BEYROUTH: L'agence de presse officielle libanaise a fait état d'une "série" de frappes israéliennes jeudi dans le sud du Liban, en dépit du cessez-le-feu entre Israël et le Hezbollah.

"Une série de frappes israéliennes" a visé le secteur de Nabatiyé, à une dizaine de kilomètres de la frontière, a rapporté l'agence Ani.

Des médias locaux ont indiqué que les raids avaient touché des secteurs montagneux éloignés des zones d'habitation.

L'Ani a fait état "d'énormes explosions... ayant résonné dans la plupart des zones de Nabatiyé et du sud", provoquant "terreur et panique" parmi les habitants, qui se sont précipités pour aller chercher leurs enfants à l'école, tandis que des ambulances se dirigeaient vers les zones touchées.

Un photographe de l'AFP a vu de la fumée s'élever des collines de la région.

"On a entendu une forte explosion, environ dix frappes consécutives", a déclaré à l'AFP Jamal Sabbagh, un médecin de 29 ans qui effectuait des examens de santé auprès d'écoliers près de la ville de Nabatiyé.
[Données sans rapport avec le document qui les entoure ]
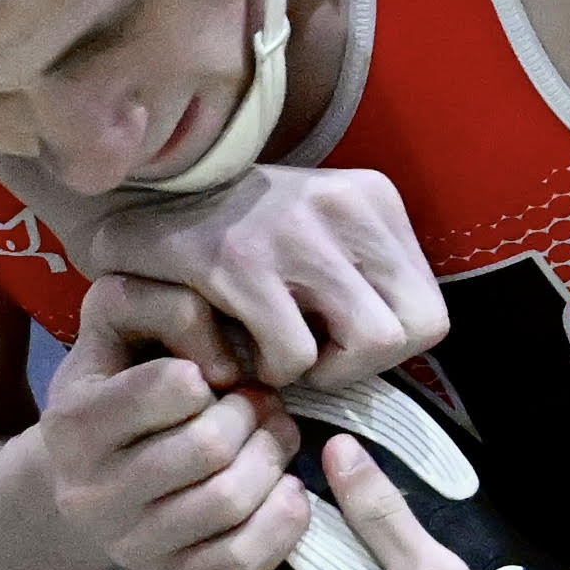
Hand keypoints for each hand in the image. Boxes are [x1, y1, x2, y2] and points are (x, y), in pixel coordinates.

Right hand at [40, 275, 309, 569]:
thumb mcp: (118, 326)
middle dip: (253, 414)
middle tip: (263, 401)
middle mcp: (89, 494)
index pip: (172, 387)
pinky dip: (283, 520)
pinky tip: (286, 489)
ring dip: (273, 458)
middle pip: (210, 447)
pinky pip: (241, 561)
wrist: (91, 474)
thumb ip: (161, 305)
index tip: (218, 368)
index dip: (211, 367)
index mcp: (72, 424)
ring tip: (274, 435)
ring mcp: (127, 546)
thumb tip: (222, 361)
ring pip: (229, 501)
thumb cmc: (121, 381)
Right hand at [88, 165, 447, 389]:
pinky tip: (239, 348)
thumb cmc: (238, 235)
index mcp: (372, 199)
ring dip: (319, 371)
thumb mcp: (319, 234)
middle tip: (311, 357)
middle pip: (416, 330)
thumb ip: (363, 277)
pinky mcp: (242, 261)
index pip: (429, 310)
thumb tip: (404, 341)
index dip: (388, 345)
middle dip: (361, 364)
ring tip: (275, 354)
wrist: (139, 199)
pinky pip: (296, 356)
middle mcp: (345, 205)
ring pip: (371, 346)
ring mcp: (296, 231)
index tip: (335, 340)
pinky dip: (269, 370)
"Certains enfants ont eu peur et il y avait de la panique, les enseignants étaient aussi effrayés", a-t-il confié.

Mercredi, une frappe israélienne à Saïda, également dans le sud du pays, avait tué un commandant du mouvement islamiste palestinien Hamas, allié du Hezbollah libanais.
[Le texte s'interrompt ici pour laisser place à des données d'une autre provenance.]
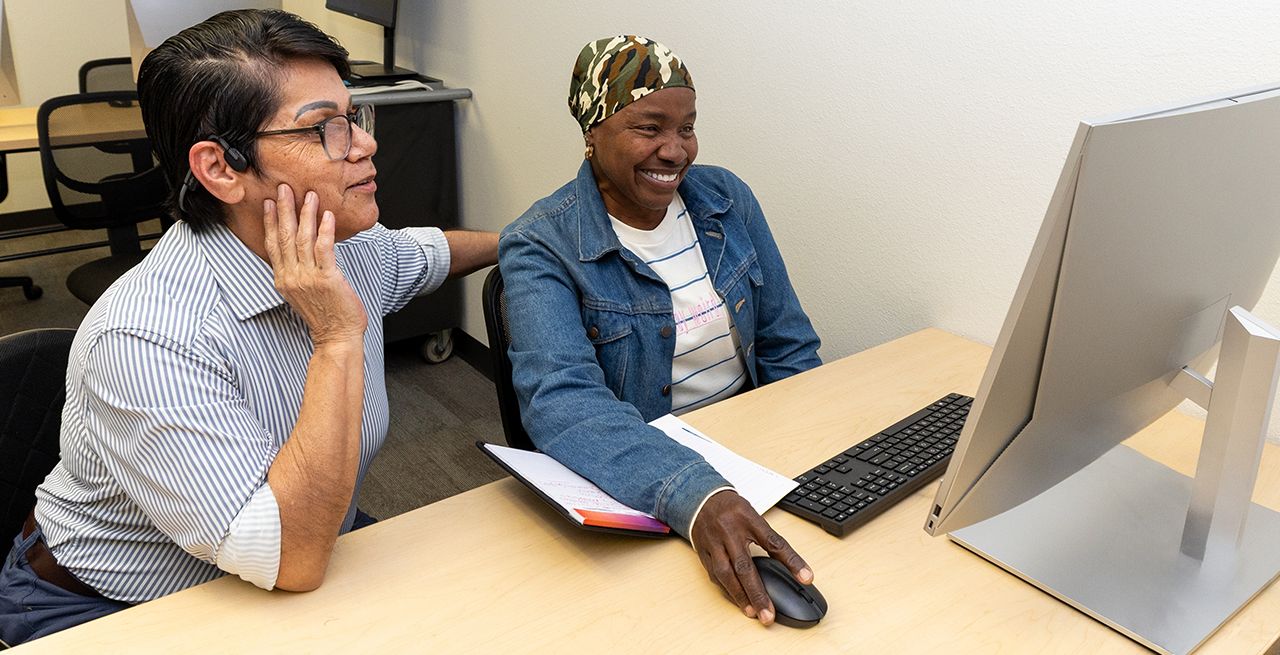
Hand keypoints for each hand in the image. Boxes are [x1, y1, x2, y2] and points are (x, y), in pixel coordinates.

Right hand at [263, 184, 366, 344]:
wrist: (336, 336)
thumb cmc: (325, 315)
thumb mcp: (302, 292)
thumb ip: (296, 272)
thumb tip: (299, 252)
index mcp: (283, 279)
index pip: (272, 244)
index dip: (270, 222)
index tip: (268, 203)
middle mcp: (291, 277)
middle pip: (284, 237)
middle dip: (283, 210)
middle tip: (283, 188)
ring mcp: (307, 278)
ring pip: (303, 239)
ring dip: (306, 214)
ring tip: (309, 196)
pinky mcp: (326, 278)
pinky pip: (324, 249)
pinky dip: (325, 230)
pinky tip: (327, 216)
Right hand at [690, 490, 813, 625]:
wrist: (702, 498)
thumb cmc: (732, 509)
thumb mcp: (754, 515)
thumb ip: (769, 538)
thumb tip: (791, 565)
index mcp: (748, 519)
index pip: (774, 542)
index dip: (792, 561)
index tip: (806, 578)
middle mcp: (729, 531)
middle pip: (745, 566)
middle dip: (758, 593)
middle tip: (768, 613)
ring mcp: (713, 542)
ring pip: (725, 574)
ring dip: (739, 596)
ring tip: (752, 612)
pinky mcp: (703, 552)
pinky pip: (713, 575)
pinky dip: (726, 590)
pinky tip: (736, 600)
Israël est en guerre contre le Hamas depuis que le mouvement palestinien a mené une attaque sans précédent dans le sud d'Israël le 7 octobre 2023, déclenchant une offensive israélienne dévastatrice dans la bande de Gaza.

Le Hezbollah, groupe armé libanais soutenu par l'Iran, avait alors ouvert un front contre Israël en tirant des roquettes à partir du sud du Liban, affirmant agir en soutien aux Palestiniens.

Israël a mené entre septembre et novembre 2024 de violents bombardements sur le Liban, principalement contre les bastions du Hezbollah.

Un cessez-le-feu est entré en vigueur le 27 novembre mais l'armée israélienne mène régulièrement depuis cette date des attaques au Liban, disant viser combattants et infrastructures du Hezbollah, très affaibli par la guerre.

Le Liban presse notamment les Etats-Unis et la France, garants de l'accord de cessez-le-feu, de contraindre Israël à cesser ses attaques et se retirer des cinq positions frontalières dans lesquels il s'est maintenu.

Beyrouth assure respecter ses engagements et accuse Israël de violer le cessez-le-feu.